Available data ::
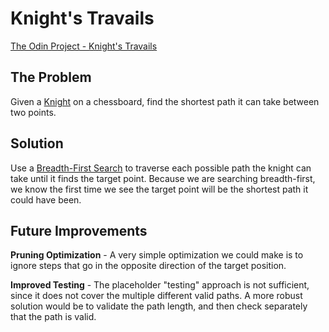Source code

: # Knight's Travails

[The Odin Project - Knight's Travails](https://www.theodinproject.com/lessons/javascript-knights-travails)

## The Problem

Given a [Knight](https://en.wikipedia.org/wiki/Knight_(chess)) on a chessboard, find the shortest path it can take between two points.

## Solution

Use a [Breadth-First Search](https://en.wikipedia.org/wiki/Breadth-first_search) to traverse each possible path the knight can take until it finds the target point. Because we are searching breadth-first, we know the first time we see the target point will be the shortest path it could have been.

## Future Improvements

**Pruning Optimization** - A very simple optimization we could make is to ignore steps that go in the opposite direction of the target position.

**Improved Testing** - The placeholder "testing" approach is not sufficient, since it does not cover the multiple different valid paths. A more robust solution would be to validate the path length, and then check separately that the path is valid.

Exercise goal ::
With the pictures omitted, the material is to be transcribed exactly.

Your solution ::
Source code

: # Knight's Travails

[The Odin Project - Knight's Travails](https://www.theodinproject.com/lessons/javascript-knights-travails)

## The Problem

Given a [Knight](https://en.wikipedia.org/wiki/Knight_(chess)) on a chessboard, find the shortest path it can take between two points.

## Solution

Use a [Breadth-First Search](https://en.wikipedia.org/wiki/Breadth-first_search) to traverse each possible path the knight can take until it finds the target point. Because we are searching breadth-first, we know the first time we see the target point will be the shortest path it could have been.

## Future Improvements

**Pruning Optimization** - A very simple optimization we could make is to ignore steps that go in the opposite direction of the target position.

**Improved Testing** - The placeholder "testing" approach is not sufficient, since it does not cover the multiple different valid paths. A more robust solution would be to validate the path length, and then check separately that the path is valid.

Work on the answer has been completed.